Kerala High Court terms order of the human rights body as grossest violation of principles of natural justice

A Division Bench of the Kerala High Court comprising of the Chief Justice Navaniti Prasad Singh and Justice Raja Vijayaraghavan came down heavily against a verdict passed by the State Human Rights Commission based on newspaper reports alone and without even a complaint from the persons concerned.

Three government doctors had filed a writ petition challenging the Human Rights Commission’s suo-motu proceedings where these doctors were found guilty of medical negligence. The Commission’s order also imposed an exemplary fine of Rs 50,000 to be paid by the government to the patient and to be recovered from the petitioners.

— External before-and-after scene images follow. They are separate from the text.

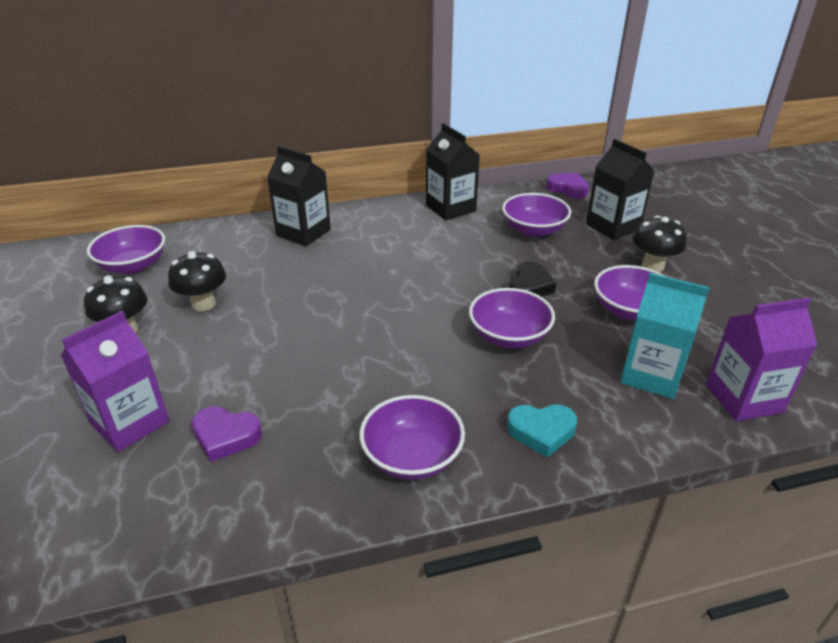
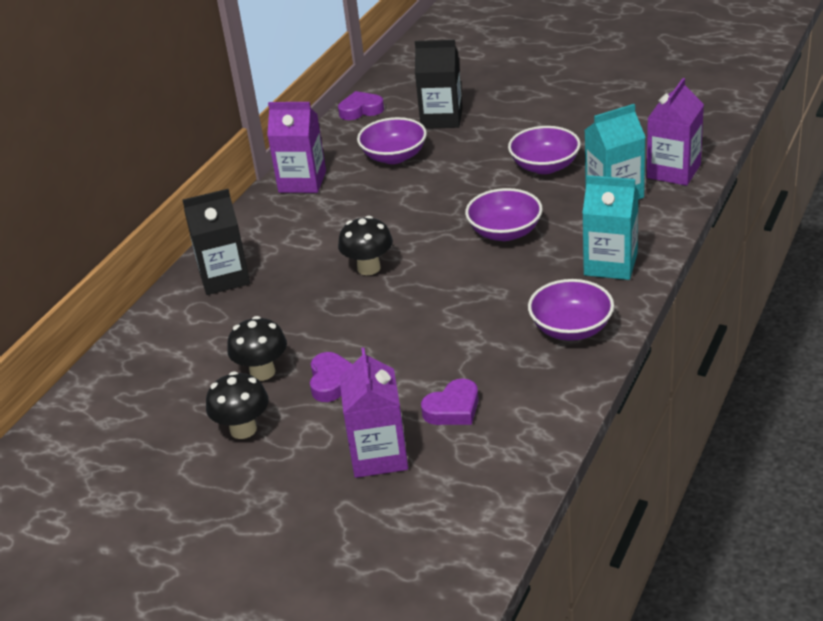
camera: 45 degrees left, 0 degrees up
purple bowl [87,225,165,274] -> none
black carton [426,123,480,220] -> purple carton [267,102,326,193]
turquoise heart [507,404,577,458] -> turquoise carton [582,175,639,280]
black heart [509,261,556,297] -> none
black mushroom [633,216,687,272] -> black mushroom moved to [338,216,393,275]
none -> purple heart [310,352,353,402]

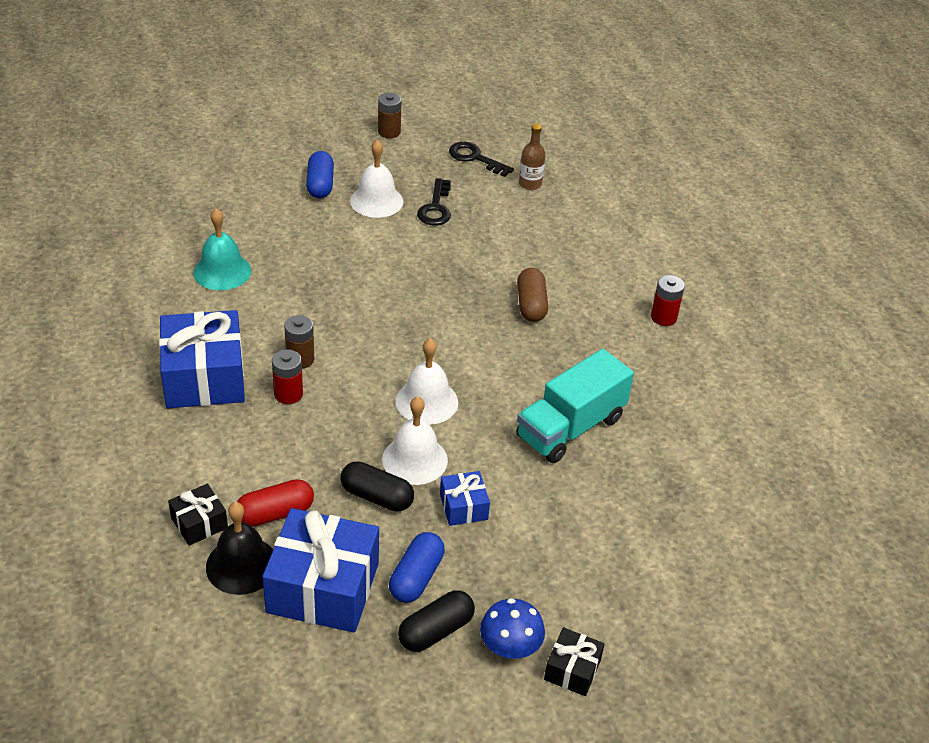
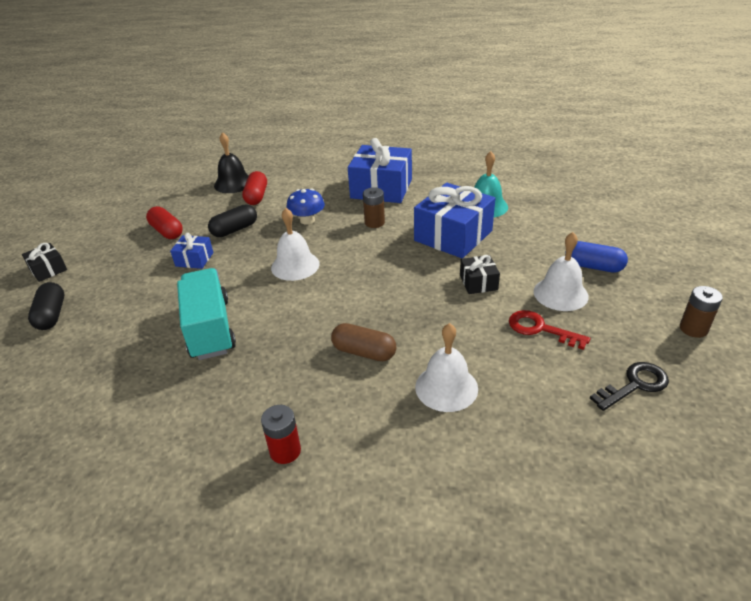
camera: 120 degrees right, 5 degrees down
black gift [168,484,228,546] -> black gift moved to [460,255,500,294]
blue gift [262,508,379,633] -> blue gift moved to [414,183,495,258]
red battery [272,349,303,404] -> none
white bell [382,396,448,485] -> white bell moved to [415,323,478,412]
blue capsule [389,532,445,603] -> red capsule [146,206,183,239]
black capsule [398,590,475,652] -> black capsule moved to [28,282,64,330]
black key [417,178,451,225] -> red key [509,310,590,350]
blue mushroom [480,598,545,659] -> blue mushroom moved to [286,189,325,225]
brown bottle [519,124,545,190] -> none

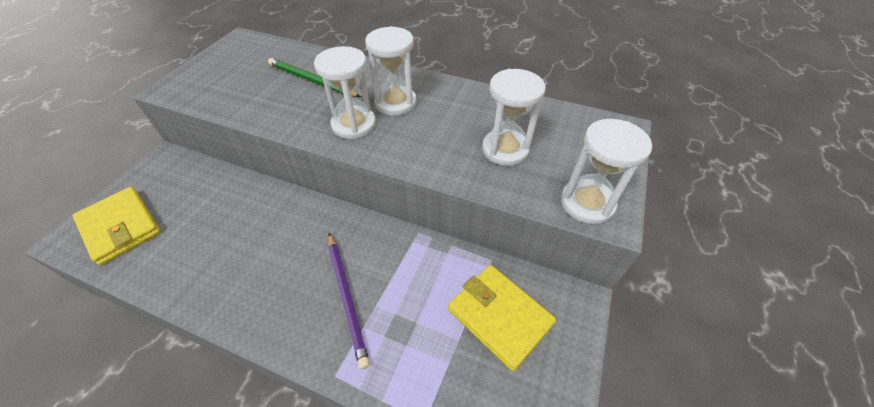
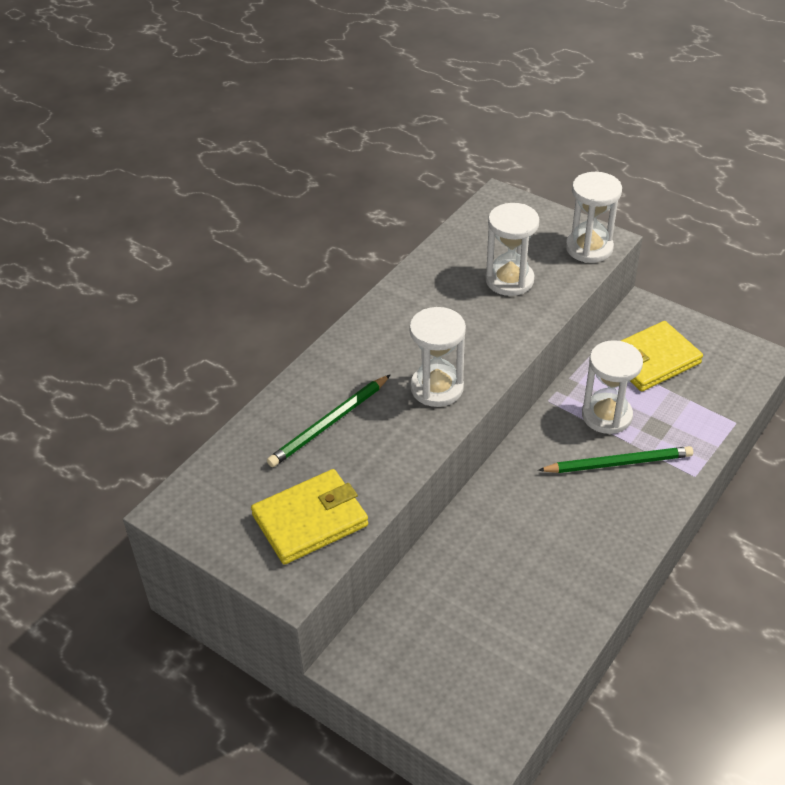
camera: 75 degrees left, 5 degrees down
yellow wallet [72,187,160,265] -> yellow wallet moved to [251,469,368,565]
purple pencil [328,233,370,369] -> green pencil [538,446,693,473]
white hourglass [365,26,417,116] -> white hourglass moved to [582,340,643,434]

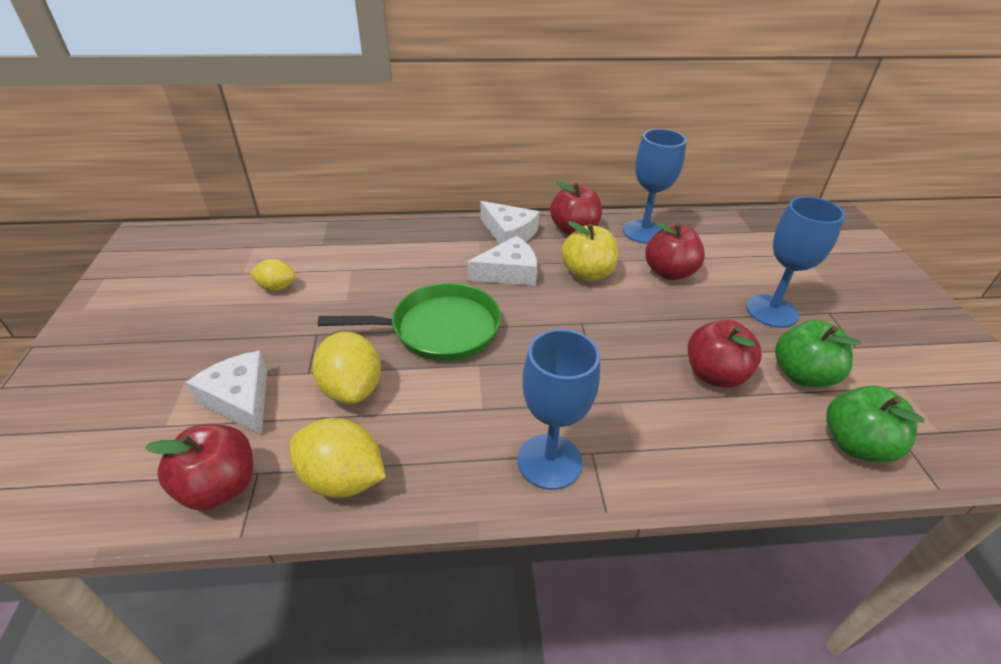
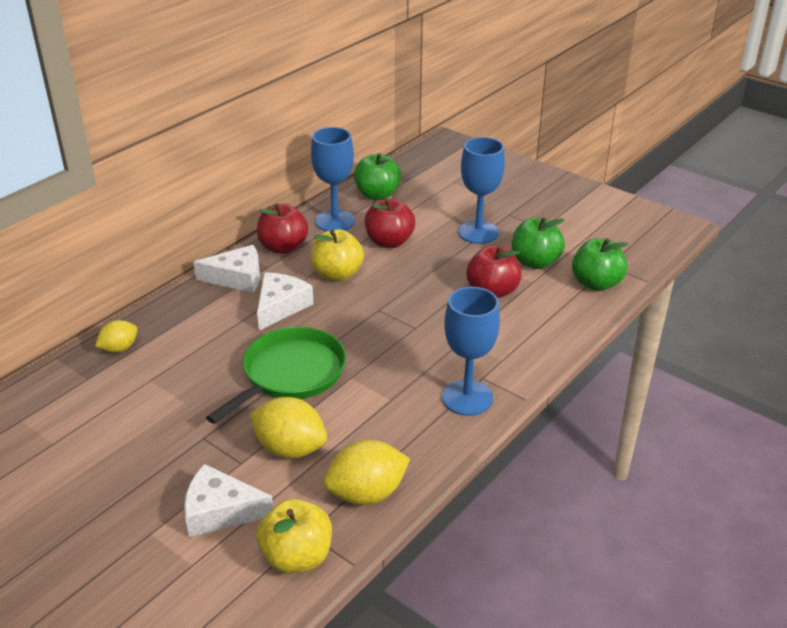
camera: 45 degrees left, 5 degrees down
red apple [145,424,253,511] -> yellow apple [257,499,332,574]
yellow lemon [250,259,296,291] -> yellow lemon moved to [95,320,138,353]
none -> green apple [354,153,401,200]

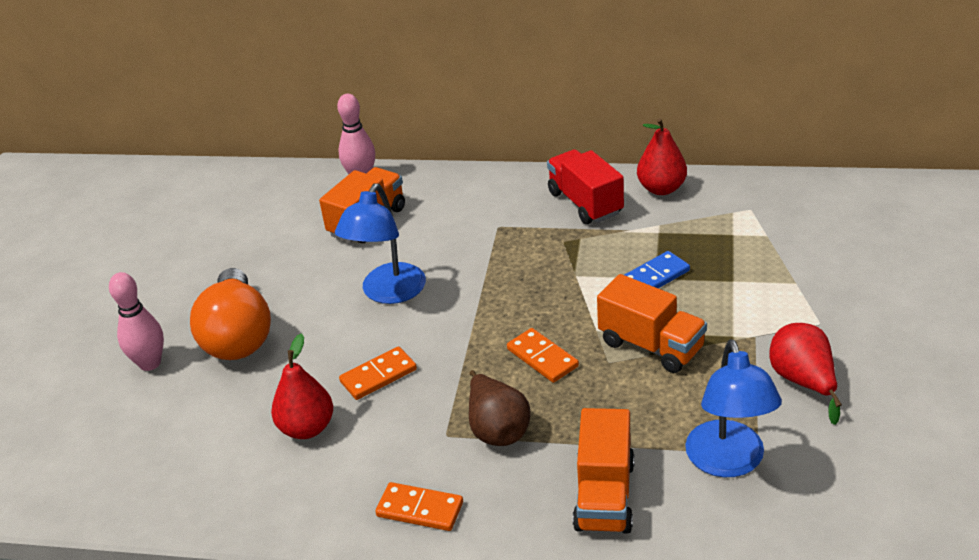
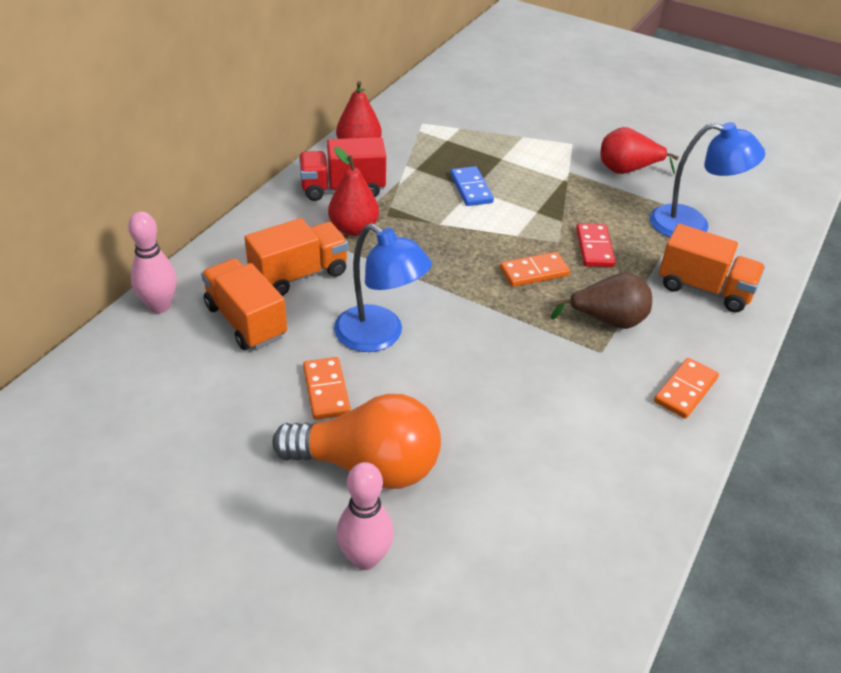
camera: 75 degrees left, 5 degrees up
red pear [271,333,333,439] -> red pear moved to [328,147,379,236]
orange domino [339,346,417,400] -> orange domino moved to [303,357,351,420]
orange truck [597,274,707,373] -> orange truck moved to [244,218,349,296]
none -> red domino [576,223,616,267]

The Court opined that after careful examination of the facts noted by the Commission, it disagrees there was any medical negligence. After the patient had undergone complete Hysterectomy operation, it was found at the time of closure of the surgical wound that a part of the surgical towel clip was missing. Though a frantic search was made, it could not be located inside or outside the body. The incision was closed to facilitate an X-ray to detect the clip. The patient was then moved to the Medical College Hospital and the clip was removed. The Court confirms that all these actions show there was no medical negligence and all due care was taken. The patient’s wards were properly informed and the records duly maintained.

The incident was blown out of proportion and sensationalized by the media and the Human Rights Commission through the Acting Chairperson reacted hastily without proper inspection of the facts, solely based on newspaper reports, the Court observed.

Newspaper reports relating to the incident

The Court said, “It seems that the press got this information and sensationalized as usual the whole thing.”

The High Court held that the order of the Commission cannot be sustained. It states that the action of the Commission is in grossest violation of principles of natural justice. The Court observed that the Commission’s order was without initiating a proper proceeding and without giving notice neither to the petitioners nor the State. The Court has also reinforced and reminded the Commission that the elementary principle of law that no one can be condemned without affording them a fair hearing.